One wonders what the potential (or even the end game) is for an ongoing protest that is ballooning in number every weekend. The people of Khabarovsk (and of Vladivostok, who are showing up in their city in solidarity) are fighting against what they consider a colonialist Moscow. They don’t feel any communality or even connection to the city that is their capital. In particular with the reticence that Putin has shown during the coronavirus pandemic, trying to avoid blame for the outcome, they are in a situation of heightened independence from Moscow. When this far-away capitol then tries to implement the top-down power vertical, taking away their first breath of fresh air with their populist governor, they protest on a never-before-seen scale. As The New York Times states,
It’s exposing deep wells of public anger as Russia struggles with the economic damage left by the coronavirus pandemic and growing fatigue with political stagnation.
It was only 1991 that the Soviet Union suddenly collapsed and the unstable Russian democracy took its place.
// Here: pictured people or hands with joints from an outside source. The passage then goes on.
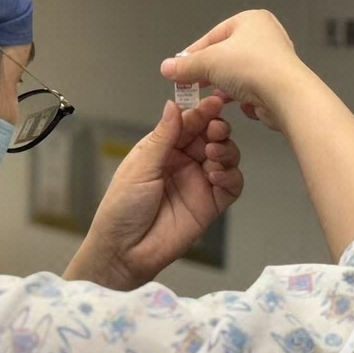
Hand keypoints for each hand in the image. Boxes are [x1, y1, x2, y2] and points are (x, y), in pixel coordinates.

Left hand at [64, 96, 242, 289]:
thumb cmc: (122, 209)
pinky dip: (231, 176)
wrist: (125, 251)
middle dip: (217, 128)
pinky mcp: (210, 204)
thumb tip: (173, 105)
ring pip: (225, 156)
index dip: (202, 111)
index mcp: (163, 148)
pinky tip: (218, 176)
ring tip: (213, 154)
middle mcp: (183, 162)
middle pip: (211, 136)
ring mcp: (198, 182)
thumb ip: (163, 137)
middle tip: (216, 129)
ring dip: (226, 150)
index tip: (214, 101)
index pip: (188, 123)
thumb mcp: (140, 167)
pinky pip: (231, 185)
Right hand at [159, 10, 310, 130]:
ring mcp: (273, 61)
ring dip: (223, 86)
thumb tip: (167, 67)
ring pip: (237, 73)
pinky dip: (241, 96)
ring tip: (211, 97)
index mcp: (250, 20)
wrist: (287, 96)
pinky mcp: (277, 83)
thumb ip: (185, 65)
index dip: (192, 55)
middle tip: (190, 84)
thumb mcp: (209, 62)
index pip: (212, 36)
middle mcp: (265, 36)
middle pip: (224, 55)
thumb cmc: (254, 67)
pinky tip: (235, 103)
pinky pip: (251, 88)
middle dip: (207, 72)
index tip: (178, 70)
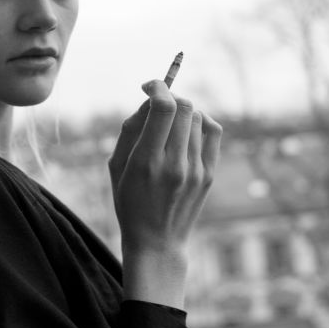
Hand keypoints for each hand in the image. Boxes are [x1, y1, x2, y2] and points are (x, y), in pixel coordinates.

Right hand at [108, 81, 221, 301]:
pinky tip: (188, 129)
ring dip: (182, 111)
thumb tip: (148, 101)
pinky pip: (212, 130)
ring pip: (197, 117)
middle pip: (184, 107)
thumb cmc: (130, 202)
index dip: (157, 87)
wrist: (157, 242)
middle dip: (169, 97)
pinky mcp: (209, 174)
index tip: (148, 86)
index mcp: (146, 161)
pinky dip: (200, 121)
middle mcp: (175, 163)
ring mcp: (196, 169)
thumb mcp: (116, 167)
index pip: (163, 107)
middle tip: (157, 106)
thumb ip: (130, 130)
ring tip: (168, 125)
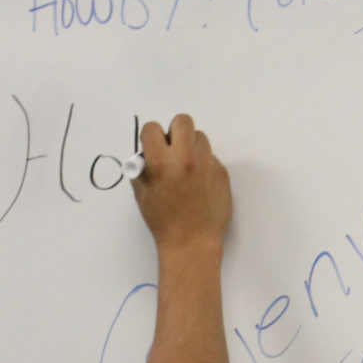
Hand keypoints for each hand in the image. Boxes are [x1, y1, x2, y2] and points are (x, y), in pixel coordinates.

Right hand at [131, 113, 230, 254]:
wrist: (192, 242)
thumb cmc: (162, 220)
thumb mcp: (141, 193)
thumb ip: (143, 167)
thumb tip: (147, 151)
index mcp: (160, 163)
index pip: (152, 128)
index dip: (150, 137)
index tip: (153, 148)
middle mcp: (185, 158)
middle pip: (182, 121)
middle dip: (174, 132)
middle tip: (172, 149)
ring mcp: (206, 164)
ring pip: (199, 137)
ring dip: (191, 146)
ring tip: (187, 167)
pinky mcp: (221, 172)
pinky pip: (210, 157)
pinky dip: (203, 164)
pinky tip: (199, 184)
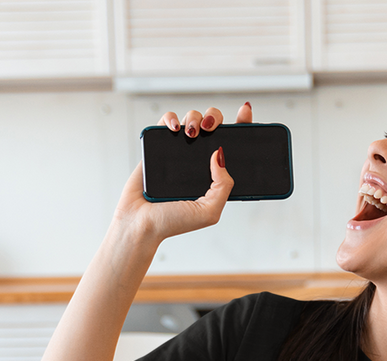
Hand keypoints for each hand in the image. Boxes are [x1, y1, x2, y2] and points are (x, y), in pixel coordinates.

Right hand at [111, 102, 252, 243]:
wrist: (141, 222)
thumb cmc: (174, 222)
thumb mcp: (209, 211)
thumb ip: (223, 186)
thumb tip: (220, 155)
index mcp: (216, 175)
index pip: (233, 146)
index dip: (242, 127)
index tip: (245, 112)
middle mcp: (200, 161)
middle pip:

The average age of a Russian citizen being 39 years old, meaning half the population grew up in the Soviet Union and even more lived through the tumultuous 90s. Putin’s power is unstable, especially in the Far East. It is at its most unstable due to its failure to react during this pandemic. What can the biggest protest in the history of this young nation create? I think the marchers are wondering the same thing. Twitter user @KaffeinInferno tweeted on July 26,
Мне было сложно представить, что есть такой политик в России, даже будучи честно избранный гражданами, который мог бы быть удостоен 15-дневных многотысячных митингов (это как миллион в СПб). Пыня отфургален. И черт побери, но я скажу — Фургал арестован, да здравствует Фургал! It was hard for me to imagine that there's such a politician in Russia, even being honestly elected by citizens, who could be favored with fifteen-day rallies of many thousands (this is like a million in St. Petersburg). Putin has been Furgal’d. And damn it, but I'll say - Furgal is under arrest, long live Furgal!
Moscow can’t stand down now, but with the way the protests are spreading in the Far East and multiplying every weekend, what can Putin do but return their former governor to stand trial in his own city? With the brazen anti-Moscow and anti-Putin rhetoric last week, I wonder if they would fight.